1958 ging Sachs nach Paris, bezog ein Appartement in der Avenue Foch im 16. Arrondissement, der exklusivsten Wohnstraße der französischen Kapitale. Schnell kam er in Kontakt mit den dortigen Künstlern und baute innerhalb einer Dekade den Kern seiner Sammlung auf. Als Erbe eines Millionenunternehmens genoss Sachs im Kreise des Nouveau Realisme (Daniel Spoerri, Arman, Yves Klein) und des Informel (Jean Fautrier, Hans Hartung) das verwegene Savoir-vivre der Pariser Kunstszene. Er hat nie mehr als die aus heutiger Sicht unglaublich bescheidene Summe von 800 000 Dollar investiert. Später baute er seine Sammlung nur noch über wertgesteigerte Verkäufe aus. So trennte er sich auf einer Auktion von Christie’s in New York noch im Mai 2006 von einem der acht Porträts, die Andy Warhol für ihn von Brigitte Bardot, mit der er von 1966 bis 1969 verheiratet war, nach einer Fotografie von Richard Avedon gemacht hatte.

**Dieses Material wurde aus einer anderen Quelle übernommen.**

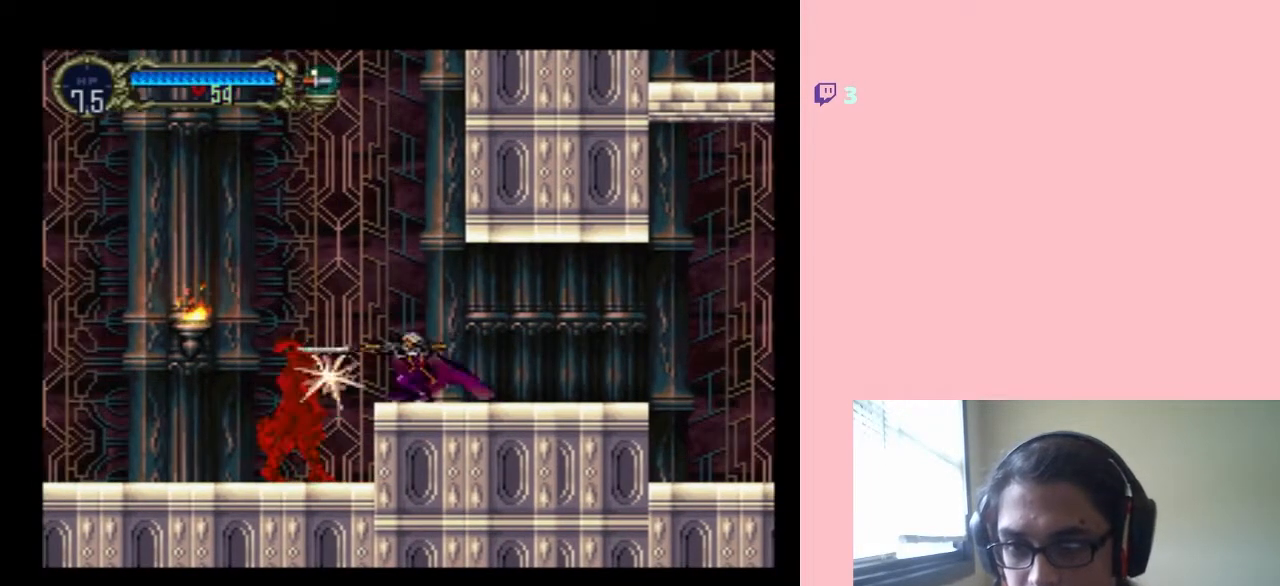
{"buttons": ["DPAD_DOWN"], "left_stick": "center", "right_stick": "center", "events": [[33, "Y", "up"], [117, "Y", "down"], [483, "Y", "up"]]}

Tatsächlich steht die Pop-Art im Zentrum der Sammlung Gunter Sachs, und gerade sie wird in der sehr hohen, raumgreifenden Eingangshalle in Schweinfurt atemberaubend in Szene gesetzt. Warhol also, Roy Lichtenstein natürlich und die Werbung und nackte Frauen verbindenden Ölgemälde Mel Ramos’, dann Robert Rauschenberg und Tom Wesselmanns großformatige Akte und Studien. Chronologisch reichen die Exponate, deren Fokus auf dem dritten Viertel des vergangenen Jahrhunderts liegt, zurück bis zu den Surrealisten Max Ernst, Salvador Dalí, Yves Tanguy und René Magritte (etwa „Arbre et lune“, 1948), und sie greifen voraus bis in die aktuelle Graffiti-Kunst eines Banksy („People who have flags“).
Sachs war selbst ein mit Preisen bedachter Fotograf vor allem von ins Surreale gehenden Akt- und Landschaftsaufnahmen. Der Sammler ist in Schweinfurt zu sehen auf Fotografien von Henri Cartier-Bresson, von Mimmo Rotella, von Will McBride, und zu sehen sind zudem Arbeiten etwa von Karl Lagerfeld oder Thomas Ruffs verschwommene, andeutungsreiche, delikate, nicht näher datierte „Nudes“.
Seine Schätze im Tresor zu hüten, war Sachs fremd. Vielmehr waren sie Teil des Interieurs seiner diversen Domizile zwischen Paris, St. Moritz, Manhattan, Velden am Wörthersee (für die Gestaltung seines Appartements im Schlosshotels konnte er die Graffiti-Künstler Sigi von Koeding alias Dare und Ata Bozaci alias Toast gewinnen) und Gstaad. Dass sich die Echtfell-Schafskulpturen von François-Xavier Lalanne auch wunderbar als Sitzmöbel machen, führte nach dem Presserundgang durch die Ausstellung Rolf Sachs vor, Gunters ältester Sohn aus seiner ersten Ehe. An der Tatsache, dass die Sammlung Gunter Sachs kein einziges Exponat minderer Qualität enthalte, erkenne man das überragende Gespür seines Vaters für Kunst, sagte Rolf Sachs, der heute als Möbeldesigner und Bühnenbildner arbeitet.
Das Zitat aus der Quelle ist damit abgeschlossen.